- Input records:
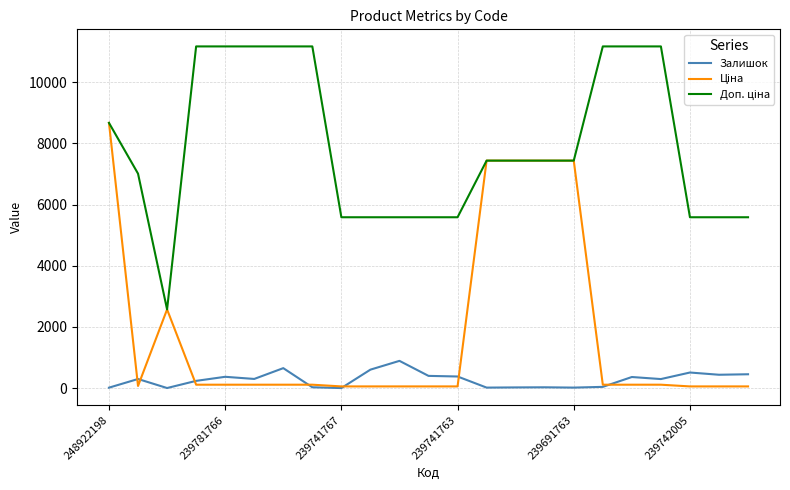

What is the maximum value for Залишок?

891.0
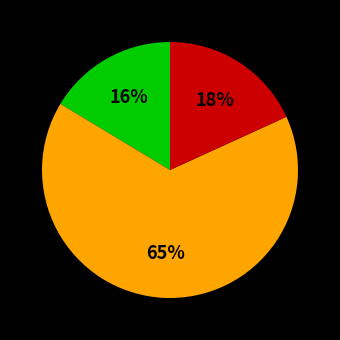

Does any single category account for the majority?

Yes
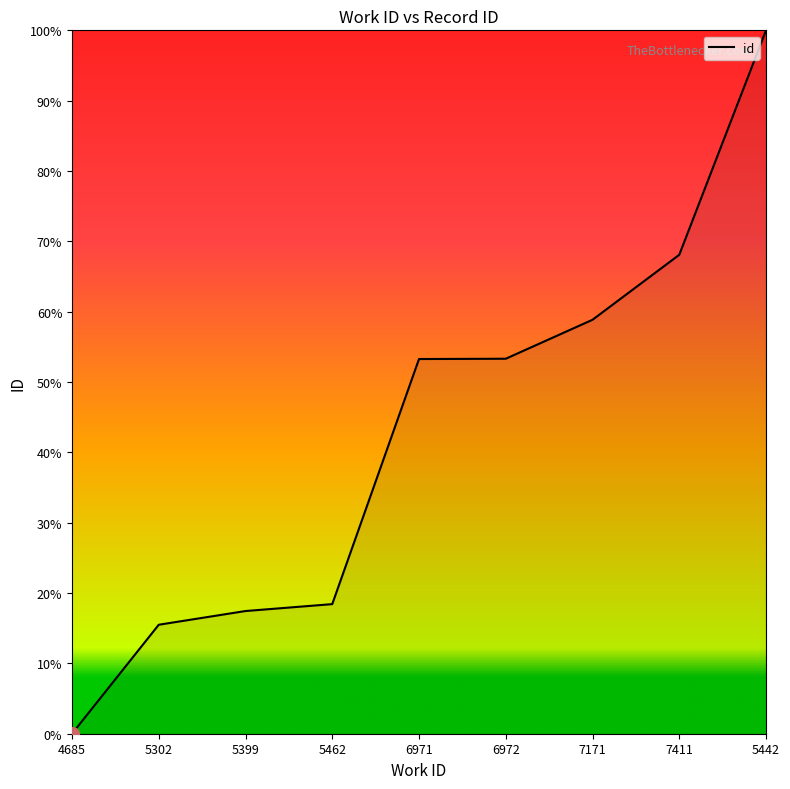

What is the ratio of the value at 7171 to the value at 5399?

3.4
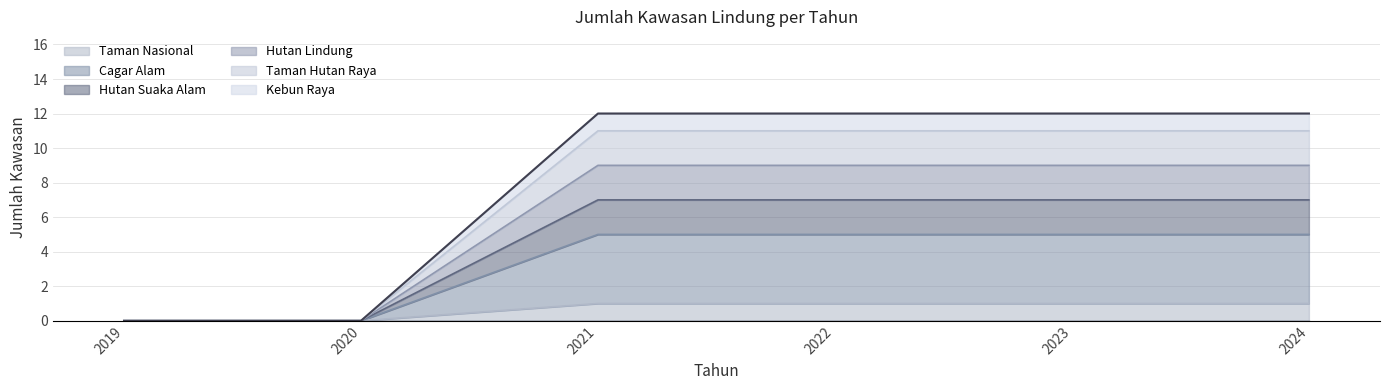

How many distinct data groups are displayed?

6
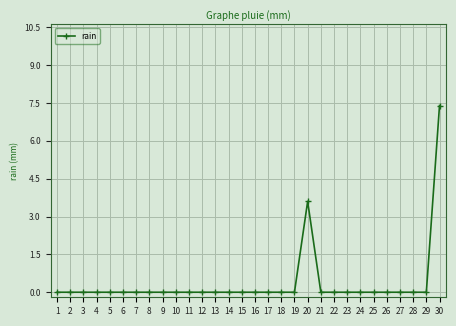

Reading left to right, extract all data points from this chart.

0.0	0.0	0.0	0.0	0.0	0.0	0.0	0.0	0.0	0.0	0.0	0.0	0.0	0.0	0.0	0.0	0.0	0.0	0.0	3.6	0.0	0.0	0.0	0.0	0.0	0.0	0.0	0.0	0.0	7.4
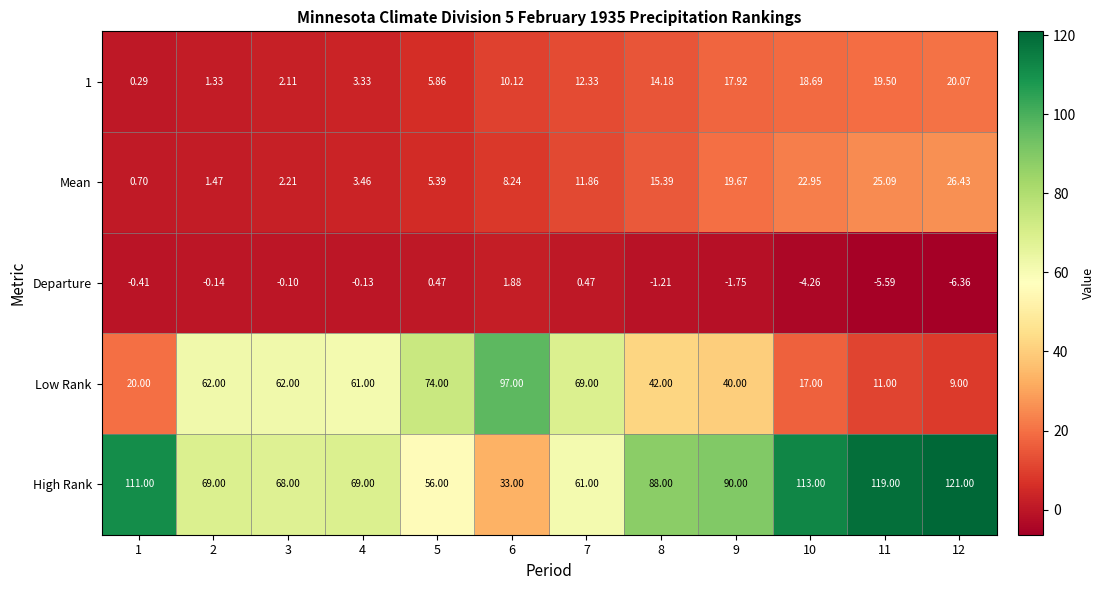

Which series has the largest total across all categories?

High Rank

- Exercise details: Put every line of the items above into a single numbered list, omitting the blank lines. Exclude the picture lines from the list.

- Response to this exercise:
1. What is the maximum value for Залишок?
2. 891.0
3. Does any single category account for the majority?
4. Yes
5. What is the ratio of the value at 7171 to the value at 5399?
6. 3.4
7. How many distinct data groups are displayed?
8. 6
9. Reading left to right, extract all data points from this chart.
10. 0.0	0.0	0.0	0.0	0.0	0.0	0.0	0.0	0.0	0.0	0.0	0.0	0.0	0.0	0.0	0.0	0.0	0.0	0.0	3.6	0.0	0.0	0.0	0.0	0.0	0.0	0.0	0.0	0.0	7.4
11. Which series has the largest total across all categories?
12. High Rank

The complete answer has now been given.